▶ _Extrait du texte_:
++++++++++
Une musique, venue du fin fond d'une lamasserie de partout et de nulle part enveloppe l'atmosphère de ses incantations intemporelles comme si elles sourdaient d'une étrange conjuration entre la terre et l'air ; et puis, soudain, tout se met en mouvement, est-ce l'anneau de la scène qui tourne ou est-ce l'étagement des gradins ? Ou les deux, chacun dans un sens inverse ? On ne sait, et je ne veux pas savoir. Nous avons quitté notre sphère, nous sommes dans un monde à part. L'illusion est incarnée, la matière est devenue fugace, insaisissable.

Après la lente déambulation d'un cheval guidé par un lama impénétrable, abstrait, et supportant deux moinillons en prière  qui finissent par s'assoupir dans leur robe safran,nous voici soudain projetés dans un monde d'ombres de l'autre côté de la toile blanche qui sépare la piste de l'extérieur ; chevaux et humains nus dansent avec lenteur la naissance d'une aube.
La caverne platonicienne et son monde révélé par des ombres n'est plus un mythe, nous la vivons. D'emblée l'émotion est intense.

Très tôt, de part et d'autre du rideau circulaire, le chaos s'organise dans un grand barattement du corporel et du spirituel. Les ombres tournent dans un sens et, tour à tour, deux chevaux seuls, l'un éburnéen et l'autre d'ébène, galopent en sens inverse, sans guide, sans ordres, comme livrés à la logique obscure de ce qui doit être et qu'on ne saura jamais.
++++++++++
▶ _Consigne_: Dans le texte sur le spectacle, de quelle couleur est la robe des deux moinillons portés par le cheval ? Appuyez-vous uniquement sur le texte.

▶ _Lignes de données_:
++++++++++
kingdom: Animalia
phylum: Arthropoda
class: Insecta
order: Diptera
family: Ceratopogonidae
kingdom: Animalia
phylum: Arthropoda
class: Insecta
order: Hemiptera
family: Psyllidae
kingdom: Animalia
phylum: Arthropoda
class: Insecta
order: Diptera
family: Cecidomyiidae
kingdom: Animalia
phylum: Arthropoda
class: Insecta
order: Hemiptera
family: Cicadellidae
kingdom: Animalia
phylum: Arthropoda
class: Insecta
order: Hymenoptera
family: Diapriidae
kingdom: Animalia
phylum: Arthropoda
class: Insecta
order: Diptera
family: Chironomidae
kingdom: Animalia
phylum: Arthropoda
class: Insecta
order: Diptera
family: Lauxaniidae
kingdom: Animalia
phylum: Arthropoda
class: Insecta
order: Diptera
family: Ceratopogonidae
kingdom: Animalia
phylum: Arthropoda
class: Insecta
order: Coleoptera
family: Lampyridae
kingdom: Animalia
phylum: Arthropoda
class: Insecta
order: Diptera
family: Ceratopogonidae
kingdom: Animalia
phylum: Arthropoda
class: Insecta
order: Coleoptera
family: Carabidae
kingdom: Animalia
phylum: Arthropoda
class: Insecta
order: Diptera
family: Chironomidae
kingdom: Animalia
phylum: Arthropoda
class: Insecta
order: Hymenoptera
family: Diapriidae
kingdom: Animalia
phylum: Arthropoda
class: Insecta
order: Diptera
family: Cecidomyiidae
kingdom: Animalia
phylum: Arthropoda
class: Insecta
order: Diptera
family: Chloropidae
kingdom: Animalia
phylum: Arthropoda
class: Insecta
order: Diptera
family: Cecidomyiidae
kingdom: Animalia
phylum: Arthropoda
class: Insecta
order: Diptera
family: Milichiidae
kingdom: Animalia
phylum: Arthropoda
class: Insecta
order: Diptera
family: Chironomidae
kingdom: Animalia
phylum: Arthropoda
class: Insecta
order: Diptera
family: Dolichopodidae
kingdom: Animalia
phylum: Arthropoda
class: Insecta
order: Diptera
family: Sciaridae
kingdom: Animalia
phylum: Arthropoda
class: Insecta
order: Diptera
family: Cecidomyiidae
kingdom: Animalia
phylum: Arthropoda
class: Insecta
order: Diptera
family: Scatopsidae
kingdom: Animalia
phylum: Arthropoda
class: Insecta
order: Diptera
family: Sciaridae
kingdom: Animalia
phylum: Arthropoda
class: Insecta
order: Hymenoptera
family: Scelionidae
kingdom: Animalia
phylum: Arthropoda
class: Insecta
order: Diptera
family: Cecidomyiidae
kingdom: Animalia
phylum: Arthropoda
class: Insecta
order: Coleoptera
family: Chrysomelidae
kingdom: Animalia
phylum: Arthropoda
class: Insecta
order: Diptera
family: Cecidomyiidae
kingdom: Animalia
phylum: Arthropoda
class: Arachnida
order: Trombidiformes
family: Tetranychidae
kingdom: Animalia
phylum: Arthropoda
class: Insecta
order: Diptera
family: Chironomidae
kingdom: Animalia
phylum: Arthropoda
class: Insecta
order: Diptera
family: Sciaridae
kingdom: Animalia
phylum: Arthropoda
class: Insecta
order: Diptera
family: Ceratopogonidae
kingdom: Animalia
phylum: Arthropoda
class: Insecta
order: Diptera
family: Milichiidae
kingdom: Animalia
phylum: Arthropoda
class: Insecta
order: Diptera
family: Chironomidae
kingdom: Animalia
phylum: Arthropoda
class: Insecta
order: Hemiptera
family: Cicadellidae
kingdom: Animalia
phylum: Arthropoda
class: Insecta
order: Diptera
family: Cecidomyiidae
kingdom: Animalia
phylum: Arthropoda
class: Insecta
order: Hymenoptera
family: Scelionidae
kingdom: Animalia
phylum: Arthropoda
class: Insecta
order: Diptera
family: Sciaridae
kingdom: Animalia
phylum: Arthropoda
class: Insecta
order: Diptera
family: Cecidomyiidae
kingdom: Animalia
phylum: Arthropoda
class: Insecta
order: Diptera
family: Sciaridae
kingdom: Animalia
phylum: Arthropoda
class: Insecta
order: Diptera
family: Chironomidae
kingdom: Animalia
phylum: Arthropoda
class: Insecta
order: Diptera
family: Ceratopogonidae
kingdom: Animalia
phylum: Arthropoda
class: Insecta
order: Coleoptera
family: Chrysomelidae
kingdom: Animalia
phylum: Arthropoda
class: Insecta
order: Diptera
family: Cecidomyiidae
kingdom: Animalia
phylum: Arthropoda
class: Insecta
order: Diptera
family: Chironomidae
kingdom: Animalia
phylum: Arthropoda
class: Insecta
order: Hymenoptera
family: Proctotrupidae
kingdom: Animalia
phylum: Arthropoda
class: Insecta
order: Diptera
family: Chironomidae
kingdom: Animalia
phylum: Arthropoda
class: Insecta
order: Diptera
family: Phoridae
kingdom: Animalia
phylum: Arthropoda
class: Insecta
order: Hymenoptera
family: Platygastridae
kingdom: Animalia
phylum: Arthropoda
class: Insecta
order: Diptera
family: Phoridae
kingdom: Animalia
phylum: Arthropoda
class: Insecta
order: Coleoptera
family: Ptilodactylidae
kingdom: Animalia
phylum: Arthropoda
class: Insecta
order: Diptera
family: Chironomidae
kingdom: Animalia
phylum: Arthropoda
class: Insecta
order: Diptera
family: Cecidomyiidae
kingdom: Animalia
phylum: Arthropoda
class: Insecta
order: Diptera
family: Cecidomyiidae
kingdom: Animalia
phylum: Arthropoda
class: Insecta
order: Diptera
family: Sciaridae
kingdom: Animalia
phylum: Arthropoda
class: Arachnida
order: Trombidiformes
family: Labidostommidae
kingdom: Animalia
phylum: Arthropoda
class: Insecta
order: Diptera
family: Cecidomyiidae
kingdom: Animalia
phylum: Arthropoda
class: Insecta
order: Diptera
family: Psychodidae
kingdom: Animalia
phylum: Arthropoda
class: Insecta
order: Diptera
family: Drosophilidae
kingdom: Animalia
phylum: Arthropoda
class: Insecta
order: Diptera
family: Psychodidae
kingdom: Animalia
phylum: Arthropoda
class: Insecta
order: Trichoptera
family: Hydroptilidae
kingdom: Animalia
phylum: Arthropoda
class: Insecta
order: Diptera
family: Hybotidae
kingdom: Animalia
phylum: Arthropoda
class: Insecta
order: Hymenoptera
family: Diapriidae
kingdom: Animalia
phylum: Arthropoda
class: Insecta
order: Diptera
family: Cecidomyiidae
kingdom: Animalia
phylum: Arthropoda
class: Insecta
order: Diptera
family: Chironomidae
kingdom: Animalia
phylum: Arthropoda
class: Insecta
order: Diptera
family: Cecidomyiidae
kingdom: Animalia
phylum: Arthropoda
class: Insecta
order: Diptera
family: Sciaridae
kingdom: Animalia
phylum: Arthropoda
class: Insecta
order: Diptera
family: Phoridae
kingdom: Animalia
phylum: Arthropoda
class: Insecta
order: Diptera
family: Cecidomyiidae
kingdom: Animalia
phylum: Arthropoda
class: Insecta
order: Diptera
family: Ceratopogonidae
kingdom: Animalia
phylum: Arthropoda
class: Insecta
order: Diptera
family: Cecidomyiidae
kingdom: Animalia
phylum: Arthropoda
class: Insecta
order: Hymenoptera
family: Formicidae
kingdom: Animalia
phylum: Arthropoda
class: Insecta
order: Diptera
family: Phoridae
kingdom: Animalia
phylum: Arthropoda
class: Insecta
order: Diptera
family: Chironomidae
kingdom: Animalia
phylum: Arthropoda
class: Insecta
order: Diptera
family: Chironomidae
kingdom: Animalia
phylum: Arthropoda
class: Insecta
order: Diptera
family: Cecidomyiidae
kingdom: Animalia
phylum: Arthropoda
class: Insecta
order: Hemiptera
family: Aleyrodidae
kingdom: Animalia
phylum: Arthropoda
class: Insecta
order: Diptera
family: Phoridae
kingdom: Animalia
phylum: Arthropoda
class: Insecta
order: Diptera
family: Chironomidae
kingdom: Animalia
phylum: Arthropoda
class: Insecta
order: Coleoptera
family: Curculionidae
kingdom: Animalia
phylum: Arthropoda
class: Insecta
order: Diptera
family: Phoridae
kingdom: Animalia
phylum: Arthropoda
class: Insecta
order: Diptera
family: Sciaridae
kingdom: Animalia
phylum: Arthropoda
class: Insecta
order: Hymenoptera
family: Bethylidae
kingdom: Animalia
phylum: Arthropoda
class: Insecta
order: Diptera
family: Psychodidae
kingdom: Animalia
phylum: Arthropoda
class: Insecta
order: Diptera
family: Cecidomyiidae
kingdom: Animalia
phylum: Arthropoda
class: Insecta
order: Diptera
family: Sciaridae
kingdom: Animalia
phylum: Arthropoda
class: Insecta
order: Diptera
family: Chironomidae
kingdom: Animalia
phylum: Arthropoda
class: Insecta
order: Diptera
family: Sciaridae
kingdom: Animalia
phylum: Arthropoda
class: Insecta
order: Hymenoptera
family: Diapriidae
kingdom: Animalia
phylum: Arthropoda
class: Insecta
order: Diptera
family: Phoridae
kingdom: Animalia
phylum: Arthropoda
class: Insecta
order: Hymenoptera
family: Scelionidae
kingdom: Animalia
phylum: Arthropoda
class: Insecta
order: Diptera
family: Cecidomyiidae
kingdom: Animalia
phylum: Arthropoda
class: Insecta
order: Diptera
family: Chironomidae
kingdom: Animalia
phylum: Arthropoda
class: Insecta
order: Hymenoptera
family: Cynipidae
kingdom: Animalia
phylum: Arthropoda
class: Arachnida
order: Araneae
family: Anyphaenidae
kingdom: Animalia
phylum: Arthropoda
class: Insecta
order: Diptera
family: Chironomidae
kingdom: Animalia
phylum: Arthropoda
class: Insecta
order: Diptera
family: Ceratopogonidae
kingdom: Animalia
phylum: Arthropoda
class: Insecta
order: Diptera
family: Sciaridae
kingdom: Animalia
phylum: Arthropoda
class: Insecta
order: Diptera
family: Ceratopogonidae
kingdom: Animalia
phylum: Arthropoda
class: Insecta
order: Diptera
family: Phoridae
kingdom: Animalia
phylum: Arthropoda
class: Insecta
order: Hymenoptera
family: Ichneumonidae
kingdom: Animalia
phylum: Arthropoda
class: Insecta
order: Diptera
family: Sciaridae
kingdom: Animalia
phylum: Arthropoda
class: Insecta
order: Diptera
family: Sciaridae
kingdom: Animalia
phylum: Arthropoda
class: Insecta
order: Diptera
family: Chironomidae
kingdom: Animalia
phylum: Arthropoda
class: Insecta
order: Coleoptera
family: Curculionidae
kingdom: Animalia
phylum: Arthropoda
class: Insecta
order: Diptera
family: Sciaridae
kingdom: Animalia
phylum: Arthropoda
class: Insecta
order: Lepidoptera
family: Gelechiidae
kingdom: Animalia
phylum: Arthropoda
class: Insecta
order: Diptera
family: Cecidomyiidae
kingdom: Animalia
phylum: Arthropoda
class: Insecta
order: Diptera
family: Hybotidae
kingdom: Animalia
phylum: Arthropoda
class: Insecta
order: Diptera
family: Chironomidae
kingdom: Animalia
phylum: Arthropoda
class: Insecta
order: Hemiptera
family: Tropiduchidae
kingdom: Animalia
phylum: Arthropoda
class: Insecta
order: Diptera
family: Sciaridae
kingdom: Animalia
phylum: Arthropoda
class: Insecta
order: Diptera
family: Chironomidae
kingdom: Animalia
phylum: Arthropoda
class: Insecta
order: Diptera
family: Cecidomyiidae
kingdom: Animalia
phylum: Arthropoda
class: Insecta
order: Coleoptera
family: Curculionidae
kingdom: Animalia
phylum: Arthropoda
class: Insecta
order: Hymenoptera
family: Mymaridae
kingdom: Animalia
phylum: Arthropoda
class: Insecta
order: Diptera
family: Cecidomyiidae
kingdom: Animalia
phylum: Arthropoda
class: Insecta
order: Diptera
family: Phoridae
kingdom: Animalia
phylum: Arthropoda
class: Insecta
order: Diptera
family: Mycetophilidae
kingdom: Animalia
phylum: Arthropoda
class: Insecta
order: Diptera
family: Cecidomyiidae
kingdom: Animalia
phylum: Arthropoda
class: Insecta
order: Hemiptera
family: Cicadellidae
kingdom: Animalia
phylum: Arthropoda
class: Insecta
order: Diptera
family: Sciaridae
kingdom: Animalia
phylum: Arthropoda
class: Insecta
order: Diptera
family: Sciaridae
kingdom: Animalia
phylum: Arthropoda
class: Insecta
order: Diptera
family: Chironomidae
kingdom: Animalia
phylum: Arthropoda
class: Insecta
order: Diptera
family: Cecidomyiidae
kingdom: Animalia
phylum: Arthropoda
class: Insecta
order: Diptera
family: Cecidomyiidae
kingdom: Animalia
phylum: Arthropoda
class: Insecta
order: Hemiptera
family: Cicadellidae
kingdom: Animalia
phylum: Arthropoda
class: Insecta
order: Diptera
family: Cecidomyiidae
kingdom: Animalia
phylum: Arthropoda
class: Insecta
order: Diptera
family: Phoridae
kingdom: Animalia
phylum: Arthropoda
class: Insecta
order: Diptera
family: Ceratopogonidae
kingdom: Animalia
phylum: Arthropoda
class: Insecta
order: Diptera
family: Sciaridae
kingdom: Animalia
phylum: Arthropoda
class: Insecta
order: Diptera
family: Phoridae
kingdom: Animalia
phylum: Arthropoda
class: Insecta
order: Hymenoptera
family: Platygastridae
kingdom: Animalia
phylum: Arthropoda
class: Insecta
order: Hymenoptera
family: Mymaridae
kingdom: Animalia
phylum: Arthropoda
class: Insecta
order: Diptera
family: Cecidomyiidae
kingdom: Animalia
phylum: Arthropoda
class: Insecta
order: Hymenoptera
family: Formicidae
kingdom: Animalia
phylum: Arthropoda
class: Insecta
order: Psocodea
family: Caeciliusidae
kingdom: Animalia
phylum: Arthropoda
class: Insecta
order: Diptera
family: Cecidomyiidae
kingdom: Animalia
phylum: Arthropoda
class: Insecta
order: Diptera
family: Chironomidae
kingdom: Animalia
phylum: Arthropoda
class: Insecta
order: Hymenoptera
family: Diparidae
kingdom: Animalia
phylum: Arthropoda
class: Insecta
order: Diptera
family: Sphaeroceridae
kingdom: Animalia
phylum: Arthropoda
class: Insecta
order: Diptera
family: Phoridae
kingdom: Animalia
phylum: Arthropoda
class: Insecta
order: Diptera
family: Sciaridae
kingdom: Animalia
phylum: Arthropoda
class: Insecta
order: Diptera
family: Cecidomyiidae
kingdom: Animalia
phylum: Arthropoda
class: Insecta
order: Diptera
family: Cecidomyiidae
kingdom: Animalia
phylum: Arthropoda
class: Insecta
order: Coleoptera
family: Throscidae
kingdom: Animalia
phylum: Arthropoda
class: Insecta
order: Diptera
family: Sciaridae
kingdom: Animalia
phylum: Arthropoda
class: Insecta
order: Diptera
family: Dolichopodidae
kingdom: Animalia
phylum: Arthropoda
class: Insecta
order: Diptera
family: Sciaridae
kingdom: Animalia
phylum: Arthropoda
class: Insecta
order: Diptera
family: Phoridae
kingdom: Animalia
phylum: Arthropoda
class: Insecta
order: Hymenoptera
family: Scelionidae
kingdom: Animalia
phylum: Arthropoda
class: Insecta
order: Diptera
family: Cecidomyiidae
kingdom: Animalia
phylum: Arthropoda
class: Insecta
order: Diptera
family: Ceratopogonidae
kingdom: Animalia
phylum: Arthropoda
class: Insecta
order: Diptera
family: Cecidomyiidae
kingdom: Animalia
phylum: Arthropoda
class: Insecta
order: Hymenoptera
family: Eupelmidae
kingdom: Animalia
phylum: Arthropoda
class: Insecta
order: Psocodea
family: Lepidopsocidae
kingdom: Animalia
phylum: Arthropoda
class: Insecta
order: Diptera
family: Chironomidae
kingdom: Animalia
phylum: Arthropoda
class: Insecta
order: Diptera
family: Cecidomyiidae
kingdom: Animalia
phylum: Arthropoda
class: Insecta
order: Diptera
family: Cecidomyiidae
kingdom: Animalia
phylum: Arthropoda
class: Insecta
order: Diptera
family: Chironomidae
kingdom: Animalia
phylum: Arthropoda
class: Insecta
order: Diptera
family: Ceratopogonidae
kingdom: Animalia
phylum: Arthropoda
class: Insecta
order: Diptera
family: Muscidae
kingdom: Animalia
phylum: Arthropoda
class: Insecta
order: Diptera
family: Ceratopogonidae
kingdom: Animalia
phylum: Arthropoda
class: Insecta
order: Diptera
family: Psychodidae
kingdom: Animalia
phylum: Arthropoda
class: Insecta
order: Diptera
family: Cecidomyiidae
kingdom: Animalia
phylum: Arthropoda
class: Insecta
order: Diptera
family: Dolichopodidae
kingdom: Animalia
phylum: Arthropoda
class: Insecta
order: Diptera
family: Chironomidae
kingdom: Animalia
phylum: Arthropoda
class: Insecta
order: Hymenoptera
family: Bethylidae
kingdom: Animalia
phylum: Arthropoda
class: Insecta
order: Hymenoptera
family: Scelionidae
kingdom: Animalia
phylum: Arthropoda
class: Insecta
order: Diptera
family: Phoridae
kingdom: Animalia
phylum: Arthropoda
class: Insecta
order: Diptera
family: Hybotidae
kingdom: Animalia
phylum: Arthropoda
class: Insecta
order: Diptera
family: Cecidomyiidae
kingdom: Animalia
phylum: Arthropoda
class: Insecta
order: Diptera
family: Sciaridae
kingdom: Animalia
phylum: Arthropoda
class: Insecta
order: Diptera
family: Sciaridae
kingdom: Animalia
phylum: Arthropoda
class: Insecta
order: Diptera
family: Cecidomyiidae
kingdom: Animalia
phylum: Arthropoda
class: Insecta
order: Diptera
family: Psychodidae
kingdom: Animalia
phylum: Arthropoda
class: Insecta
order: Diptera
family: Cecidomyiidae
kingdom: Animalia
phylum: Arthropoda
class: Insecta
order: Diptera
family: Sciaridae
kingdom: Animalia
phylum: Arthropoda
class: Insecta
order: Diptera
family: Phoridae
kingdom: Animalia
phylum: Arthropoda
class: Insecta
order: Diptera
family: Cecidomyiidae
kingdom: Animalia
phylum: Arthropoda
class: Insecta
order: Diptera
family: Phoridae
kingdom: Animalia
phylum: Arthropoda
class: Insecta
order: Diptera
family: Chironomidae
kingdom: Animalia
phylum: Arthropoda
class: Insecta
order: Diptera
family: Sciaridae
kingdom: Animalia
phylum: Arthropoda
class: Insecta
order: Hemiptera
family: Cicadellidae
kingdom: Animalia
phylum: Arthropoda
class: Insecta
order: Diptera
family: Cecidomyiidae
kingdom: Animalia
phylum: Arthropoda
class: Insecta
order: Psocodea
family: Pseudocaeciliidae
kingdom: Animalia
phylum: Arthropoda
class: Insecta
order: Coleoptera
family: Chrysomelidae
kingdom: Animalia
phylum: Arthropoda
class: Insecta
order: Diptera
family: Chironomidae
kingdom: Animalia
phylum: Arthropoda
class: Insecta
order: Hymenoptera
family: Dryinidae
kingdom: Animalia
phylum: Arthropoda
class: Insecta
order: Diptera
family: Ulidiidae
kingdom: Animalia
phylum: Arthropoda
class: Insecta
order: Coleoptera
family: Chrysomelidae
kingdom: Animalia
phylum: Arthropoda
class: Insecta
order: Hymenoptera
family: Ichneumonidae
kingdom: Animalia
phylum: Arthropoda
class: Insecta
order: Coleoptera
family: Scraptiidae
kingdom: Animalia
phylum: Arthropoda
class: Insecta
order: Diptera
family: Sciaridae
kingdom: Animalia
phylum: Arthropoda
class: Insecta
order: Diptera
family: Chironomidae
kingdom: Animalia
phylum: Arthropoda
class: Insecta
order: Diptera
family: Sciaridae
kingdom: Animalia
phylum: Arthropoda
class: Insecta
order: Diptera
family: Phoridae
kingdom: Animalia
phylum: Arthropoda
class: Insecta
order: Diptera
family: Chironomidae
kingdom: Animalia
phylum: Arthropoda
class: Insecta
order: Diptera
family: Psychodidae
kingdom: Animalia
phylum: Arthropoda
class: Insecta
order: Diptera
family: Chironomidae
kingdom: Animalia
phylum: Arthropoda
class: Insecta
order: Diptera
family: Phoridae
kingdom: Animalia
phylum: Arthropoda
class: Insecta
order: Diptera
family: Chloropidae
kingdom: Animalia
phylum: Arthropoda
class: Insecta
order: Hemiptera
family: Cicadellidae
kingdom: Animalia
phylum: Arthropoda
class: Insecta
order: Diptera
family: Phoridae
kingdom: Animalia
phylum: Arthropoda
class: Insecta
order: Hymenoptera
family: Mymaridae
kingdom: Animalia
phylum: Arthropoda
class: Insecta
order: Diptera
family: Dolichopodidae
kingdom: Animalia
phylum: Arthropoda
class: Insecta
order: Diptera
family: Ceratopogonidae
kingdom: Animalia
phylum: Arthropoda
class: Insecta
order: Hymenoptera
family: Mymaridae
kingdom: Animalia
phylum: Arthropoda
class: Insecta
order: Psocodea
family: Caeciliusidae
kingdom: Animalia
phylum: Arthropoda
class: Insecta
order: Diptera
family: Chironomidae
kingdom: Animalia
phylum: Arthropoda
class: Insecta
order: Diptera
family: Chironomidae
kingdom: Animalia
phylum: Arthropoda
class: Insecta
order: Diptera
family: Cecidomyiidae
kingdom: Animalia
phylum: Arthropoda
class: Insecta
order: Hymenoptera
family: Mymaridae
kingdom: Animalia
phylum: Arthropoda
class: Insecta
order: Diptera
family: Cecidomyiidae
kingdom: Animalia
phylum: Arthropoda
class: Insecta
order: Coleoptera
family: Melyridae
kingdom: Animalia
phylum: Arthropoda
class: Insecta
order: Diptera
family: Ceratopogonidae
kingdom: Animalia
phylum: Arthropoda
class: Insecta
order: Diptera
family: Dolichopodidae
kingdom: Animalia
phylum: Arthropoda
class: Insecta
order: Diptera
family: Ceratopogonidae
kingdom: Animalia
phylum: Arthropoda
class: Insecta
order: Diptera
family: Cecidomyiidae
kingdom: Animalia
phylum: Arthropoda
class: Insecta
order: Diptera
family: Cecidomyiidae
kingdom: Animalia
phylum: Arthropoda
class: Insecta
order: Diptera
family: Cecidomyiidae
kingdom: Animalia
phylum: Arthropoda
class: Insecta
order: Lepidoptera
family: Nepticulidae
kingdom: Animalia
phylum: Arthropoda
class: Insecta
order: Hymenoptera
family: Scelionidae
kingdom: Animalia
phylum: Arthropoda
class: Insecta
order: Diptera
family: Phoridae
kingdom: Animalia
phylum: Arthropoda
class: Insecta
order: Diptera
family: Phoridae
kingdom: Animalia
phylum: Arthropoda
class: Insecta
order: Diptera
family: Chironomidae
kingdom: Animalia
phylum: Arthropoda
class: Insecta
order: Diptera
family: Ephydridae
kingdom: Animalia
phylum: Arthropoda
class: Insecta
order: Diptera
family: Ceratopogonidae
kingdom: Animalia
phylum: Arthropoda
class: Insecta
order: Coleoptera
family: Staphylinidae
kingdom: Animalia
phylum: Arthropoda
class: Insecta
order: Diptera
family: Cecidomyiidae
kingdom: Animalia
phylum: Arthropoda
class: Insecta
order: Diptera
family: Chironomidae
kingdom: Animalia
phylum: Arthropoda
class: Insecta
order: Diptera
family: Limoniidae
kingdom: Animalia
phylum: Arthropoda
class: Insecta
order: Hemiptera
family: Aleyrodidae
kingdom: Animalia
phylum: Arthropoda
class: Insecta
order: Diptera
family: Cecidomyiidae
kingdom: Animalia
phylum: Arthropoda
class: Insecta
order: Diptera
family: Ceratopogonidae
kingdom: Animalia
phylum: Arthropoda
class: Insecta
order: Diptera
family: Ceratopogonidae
++++++++++
▶ _Réponse attendue_: Leur robe est safran.